High ingestion latency was experienced. The increased latency lead to some customers waiting up to 2 hours for metrics to be ingested and available for querying.
On Tuesday, the 11th, we were performing kafka partition re-balancing in preparation for future kafka upgrades to improve performance and increase stability. We had performed partition re-balancing in the past with similar settings with no adverse effects. Due to hardware changes and increased average load these settings caused spikes in disk I/O and network bandwidth consumption which were not anticipated. This affected customers in different ways depending on their relays' specific configuration settings.
17:10 UTC: as expected, partition re-balancing caused an additional load on the cluster. Ingestion times went from their usual mean of +- 200ms and max ~2 seconds to mean of ~4 seconds and max of ~7 seconds,. Since the delays were under 10 seconds, it appeared to be within tolerance of carbon-relay-ng's default timeout settings and no action was taken.
17:55 UTC: after initiating partition re-balancing on a large instance, we were alerted of higher than normal sustained ingestion delays with spikes of up to 10 seconds. This caused some instances of carbon-relay-ng to timeout while attempting to send data, resulting in delays for several customers. We did not halt the task during re-balancing in order to maintain overall stability in the cluster.
20:10 UTC: most of the partition re-balancing was completed on the large instance and ingestion delays dropped to a mean of ~3 seconds and max of ~5 seconds. This allowed customers to resume sending data at normal rates.
21:25 UTC: after partition re-balancing on the large instance was complete the tasks were safely and completely stopped. By stopping the kafka partition re-balancing tasks we were able to restore disk I/O and network bandwidth consumption to acceptable levels and prevent any further interruptions.

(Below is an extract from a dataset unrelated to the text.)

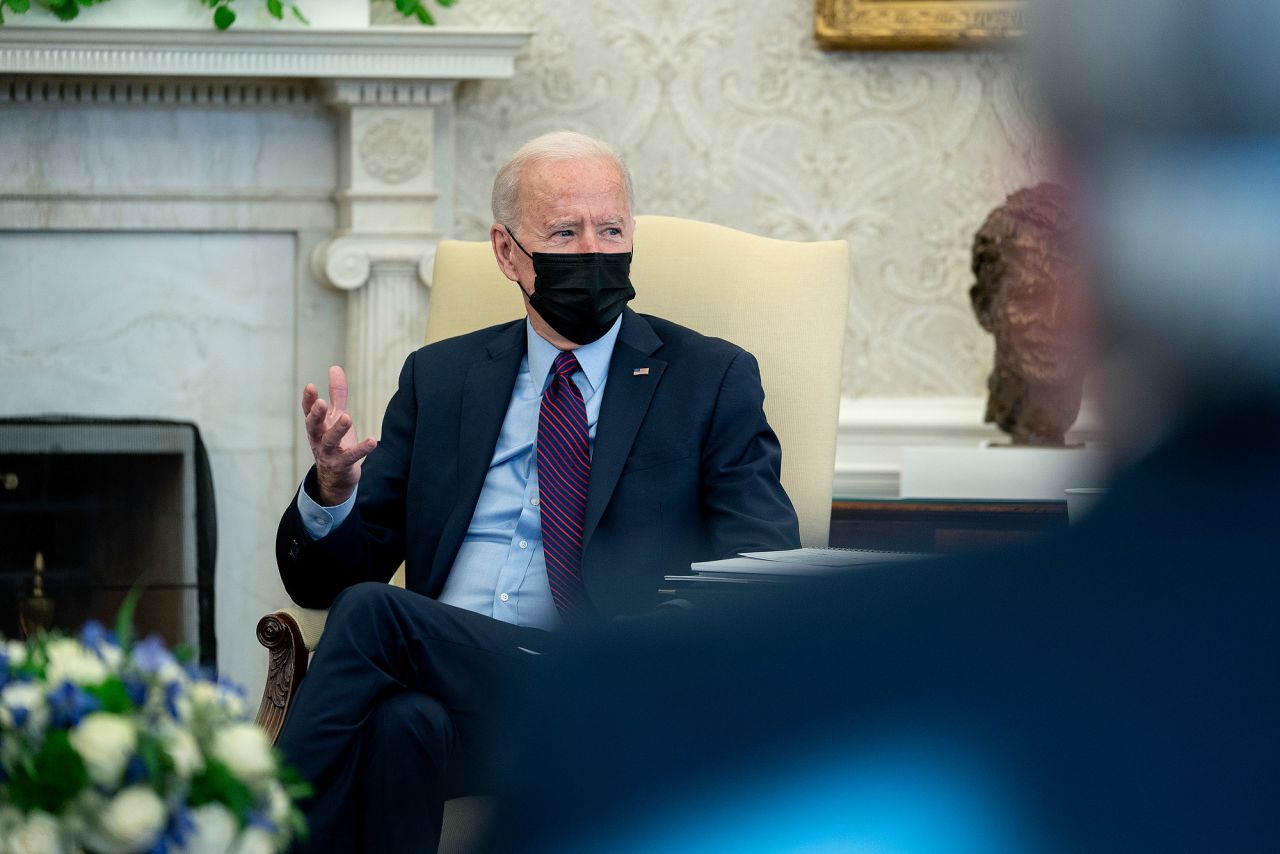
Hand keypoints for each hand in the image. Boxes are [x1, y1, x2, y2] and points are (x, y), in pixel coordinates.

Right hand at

Re-balancing of Kafka topics caused higher than expected load on the Kafka cluster. This lead to ingestion latency to increase to an average of 4s. For customers with carbon-relay-ng configured with large batch sizes, the increased latency resulted in metric batches not being ingested completely before carbon-relay-ng timeout limits were reached. This resulted in carbon-relay-ng marking the whole batch write as failed and retrying it after a short back-off period. In extreme cases carbon-relay-ng would enter a loop where it would continually resend the same batch over and over again, preventing newer metrics from being sent.
The re-balancing script was stopped but a re-balance of a large topic had already started and issues persisted until the re-balance of the topic was complete.